Do you eat those Sheep Head fish????


----------



## gaudet (Oct 10, 2008)

No we don't care for them. Lot of trouble to clean them. But my father has a friend that loves them so we keep them for him.

I have to finish cleaning the rest of the catch this afternoon. It got too dark, too quick yesterday.


----------



## Scott (Oct 10, 2008)

Nice job, 
I see you have the required fishcleaningequipment.......BEER.


That's also like the northerns, some don't like them for the bones, but have been taught how to get them out easily.
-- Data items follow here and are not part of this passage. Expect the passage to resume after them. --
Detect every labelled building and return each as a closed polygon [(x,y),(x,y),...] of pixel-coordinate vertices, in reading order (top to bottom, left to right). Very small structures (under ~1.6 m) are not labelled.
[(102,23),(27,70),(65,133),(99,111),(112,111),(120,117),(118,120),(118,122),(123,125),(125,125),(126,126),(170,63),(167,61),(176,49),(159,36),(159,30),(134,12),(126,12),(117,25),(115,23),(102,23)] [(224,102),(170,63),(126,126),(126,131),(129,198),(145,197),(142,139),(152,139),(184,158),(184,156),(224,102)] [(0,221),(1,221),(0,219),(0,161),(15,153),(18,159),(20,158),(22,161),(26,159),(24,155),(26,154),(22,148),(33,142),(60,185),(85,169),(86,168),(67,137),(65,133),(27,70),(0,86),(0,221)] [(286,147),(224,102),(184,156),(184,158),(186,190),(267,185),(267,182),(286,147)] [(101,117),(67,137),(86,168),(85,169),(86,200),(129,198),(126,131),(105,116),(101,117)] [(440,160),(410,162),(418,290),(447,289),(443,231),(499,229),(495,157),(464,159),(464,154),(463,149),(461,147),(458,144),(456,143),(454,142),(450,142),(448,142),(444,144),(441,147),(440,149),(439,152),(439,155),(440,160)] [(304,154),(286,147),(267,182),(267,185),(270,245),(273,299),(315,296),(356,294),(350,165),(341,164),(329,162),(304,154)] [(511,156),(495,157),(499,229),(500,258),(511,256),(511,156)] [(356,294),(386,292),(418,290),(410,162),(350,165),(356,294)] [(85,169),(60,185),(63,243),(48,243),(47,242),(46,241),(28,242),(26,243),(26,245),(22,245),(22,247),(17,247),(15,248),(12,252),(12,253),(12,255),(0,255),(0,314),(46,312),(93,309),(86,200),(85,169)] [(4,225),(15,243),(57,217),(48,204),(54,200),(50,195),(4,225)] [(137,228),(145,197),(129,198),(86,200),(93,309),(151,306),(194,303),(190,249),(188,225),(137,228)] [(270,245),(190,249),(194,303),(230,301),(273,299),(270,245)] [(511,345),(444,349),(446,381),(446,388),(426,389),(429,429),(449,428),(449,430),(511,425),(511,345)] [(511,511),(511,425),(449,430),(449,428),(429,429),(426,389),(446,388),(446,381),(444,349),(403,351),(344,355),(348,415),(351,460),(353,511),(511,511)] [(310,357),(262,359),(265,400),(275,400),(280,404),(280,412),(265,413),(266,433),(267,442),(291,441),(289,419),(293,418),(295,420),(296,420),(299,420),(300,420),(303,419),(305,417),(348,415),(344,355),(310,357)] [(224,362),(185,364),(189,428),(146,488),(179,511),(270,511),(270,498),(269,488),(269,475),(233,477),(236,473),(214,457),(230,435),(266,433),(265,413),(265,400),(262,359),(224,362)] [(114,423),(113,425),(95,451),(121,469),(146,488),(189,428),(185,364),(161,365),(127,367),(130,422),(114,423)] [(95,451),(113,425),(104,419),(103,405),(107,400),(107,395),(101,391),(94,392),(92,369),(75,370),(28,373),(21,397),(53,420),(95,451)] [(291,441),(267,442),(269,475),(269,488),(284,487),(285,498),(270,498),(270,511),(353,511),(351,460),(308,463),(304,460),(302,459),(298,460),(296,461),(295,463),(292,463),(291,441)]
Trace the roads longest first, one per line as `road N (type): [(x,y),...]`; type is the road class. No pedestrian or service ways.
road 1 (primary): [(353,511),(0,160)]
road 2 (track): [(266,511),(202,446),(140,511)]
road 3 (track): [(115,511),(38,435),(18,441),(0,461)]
Happy eating!*Edited by: Scott *


----------



## Waldo (Oct 11, 2008)

Nice catch gaudet....


How do you cook yours?


----------



## gaudet (Oct 11, 2008)

Well the first victim was sacrificed on the grill last night. We cooked it "on the half shell" over a nice medium high bed of charcoal. I removed the fillets from the neck down to the tail and removed as much of the rib cage as possible to eliminate the bones leaving the fillet attached to the skin and scales. My wife seasoned it with butter, creole seasoning, and a couple other spices she didn't tell me about. It cooked for about 40 minutes with the lid down until the meat was flaky. It almost tasted like beef............ She made a ponzu dipping sauce and served it with an asparagus side dish. Tasty


----------



## Wade E (Oct 11, 2008)

Great catch and it sounded delish!


----------



## Waldo (Oct 11, 2008)

That does sound good....very good !!


----------



## PolishWineP (Oct 11, 2008)

Nicely done! You know, there's just not enough time and enough days with enough money to do everything we want to do! I guess I'll be satisfied with looking at your pictures of fish.


----------



## gaudet (Oct 11, 2008)

PolishWineP said:


> Nicely done! You know, there's just not enough time and enough days with enough money to do everything we want to do! I guess I'll be satisfied with looking at your pictures of fish.



Amen PWP,

I hadn't been on the water in over two months, fishing with my dad is always fun even though we usually don't do as well as we did this time. Coordinating schedules is usually difficult, but you would think with my dad being retired it should be easier.


----------